# [Directive]
Starting at the top line and ending at the bottom one, repeat the entries exactly and drop every picture.

# [Source material]
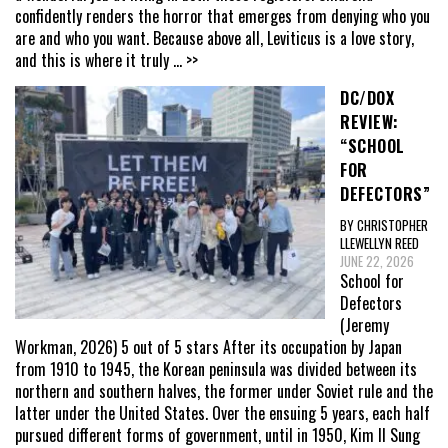
confidently renders the horror that emerges from denying who you
are and who you want. Because above all, Leviticus is a love story,
and this is where it truly
... >>
DC/DOX
REVIEW:
“SCHOOL
FOR
DEFECTORS”
BY CHRISTOPHER
LLEWELLYN REED
JUNE 22, 2026
School for
Defectors
(Jeremy
Workman, 2026) 5 out of 5 stars After its occupation by Japan
from 1910 to 1945, the Korean peninsula was divided between its
northern and southern halves, the former under Soviet rule and the
latter under the United States. Over the ensuing 5 years, each half
pursued different forms of government, until in 1950, Kim Il Sung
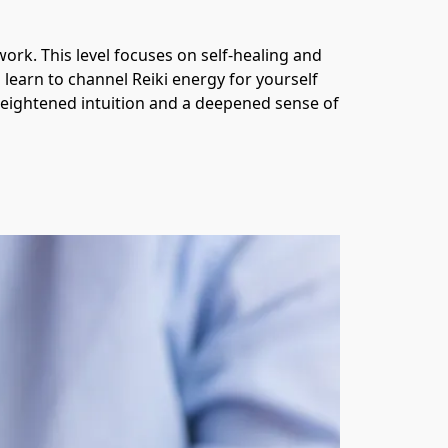
ork. This level focuses on self-healing and 
 learn to channel Reiki energy for yourself 
 heightened intuition and a deepened sense of 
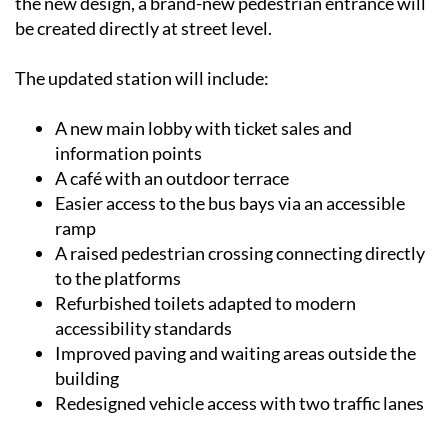
the new design, a brand-new pedestrian entrance will
be created directly at street level.
The updated station will include:
A new main lobby with ticket sales and
information points
A café with an outdoor terrace
Easier access to the bus bays via an accessible
ramp
A raised pedestrian crossing connecting directly
to the platforms
Refurbished toilets adapted to modern
accessibility standards
Improved paving and waiting areas outside the
building
Redesigned vehicle access with two traffic lanes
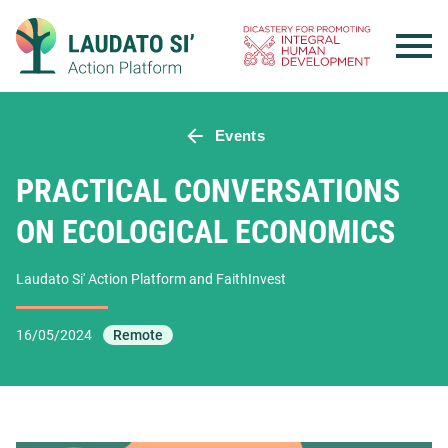
Skip
to
content
Events
PRACTICAL CONVERSATIONS
ON ECOLOGICAL ECONOMICS
Laudato Si' Action Platform and FaithInvest
16/05/2024
Remote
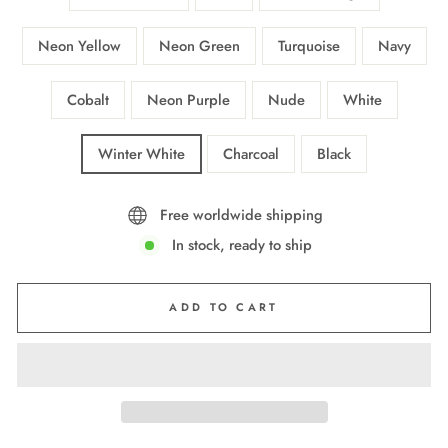
Neon Yellow
Neon Green
Turquoise
Navy
Cobalt
Neon Purple
Nude
White
Winter White
Charcoal
Black
Free worldwide shipping
In stock, ready to ship
ADD TO CART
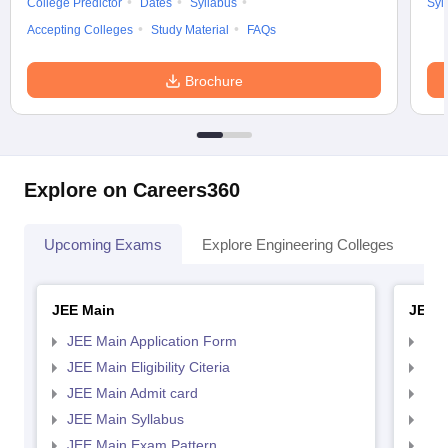
College Predictor
Dates
Syllabus
Syl
Accepting Colleges
Study Material
FAQs
Brochure
Explore on Careers360
Upcoming Exams
Explore Engineering Colleges
Co
JEE Main
JEE 
JEE Main Application Form
JEE
JEE Main Eligibility Citeria
JEE 
JEE Main Admit card
JEE
JEE Main Syllabus
JEE
JEE Main Exam Pattern
JEE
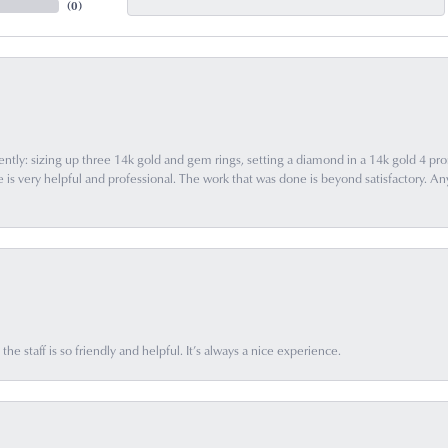
(
0
)
ently: sizing up three 14k gold and gem rings, setting a diamond in a 14k gold 4 pron
 very helpful and professional. The work that was done is beyond satisfactory. Any f
he staff is so friendly and helpful. It’s always a nice experience.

# [Solution to the problem]
confidently renders the horror that emerges from denying who you
are and who you want. Because above all, Leviticus is a love story,
and this is where it truly
... >>
DC/DOX
REVIEW:
“SCHOOL
FOR
DEFECTORS”
BY CHRISTOPHER
LLEWELLYN REED
JUNE 22, 2026
School for
Defectors
(Jeremy
Workman, 2026) 5 out of 5 stars After its occupation by Japan
from 1910 to 1945, the Korean peninsula was divided between its
northern and southern halves, the former under Soviet rule and the
latter under the United States. Over the ensuing 5 years, each half
pursued different forms of government, until in 1950, Kim Il Sung
ork. This level focuses on self-healing and 
 learn to channel Reiki energy for yourself 
 heightened intuition and a deepened sense of 
the new design, a brand-new pedestrian entrance will
be created directly at street level.
The updated station will include:
A new main lobby with ticket sales and
information points
A café with an outdoor terrace
Easier access to the bus bays via an accessible
ramp
A raised pedestrian crossing connecting directly
to the platforms
Refurbished toilets adapted to modern
accessibility standards
Improved paving and waiting areas outside the
building
Redesigned vehicle access with two traffic lanes
Skip
to
content
Events
PRACTICAL CONVERSATIONS
ON ECOLOGICAL ECONOMICS
Laudato Si' Action Platform and FaithInvest
16/05/2024
Remote
Neon Yellow
Neon Green
Turquoise
Navy
Cobalt
Neon Purple
Nude
White
Winter White
Charcoal
Black
Free worldwide shipping
In stock, ready to ship
ADD TO CART
College Predictor
Dates
Syllabus
Syl
Accepting Colleges
Study Material
FAQs
Brochure
Explore on Careers360
Upcoming Exams
Explore Engineering Colleges
Co
JEE Main
JEE 
JEE Main Application Form
JEE
JEE Main Eligibility Citeria
JEE 
JEE Main Admit card
JEE
JEE Main Syllabus
JEE
JEE Main Exam Pattern
JEE
(
0
)
ently: sizing up three 14k gold and gem rings, setting a diamond in a 14k gold 4 pron
 very helpful and professional. The work that was done is beyond satisfactory. Any f
he staff is so friendly and helpful. It’s always a nice experience.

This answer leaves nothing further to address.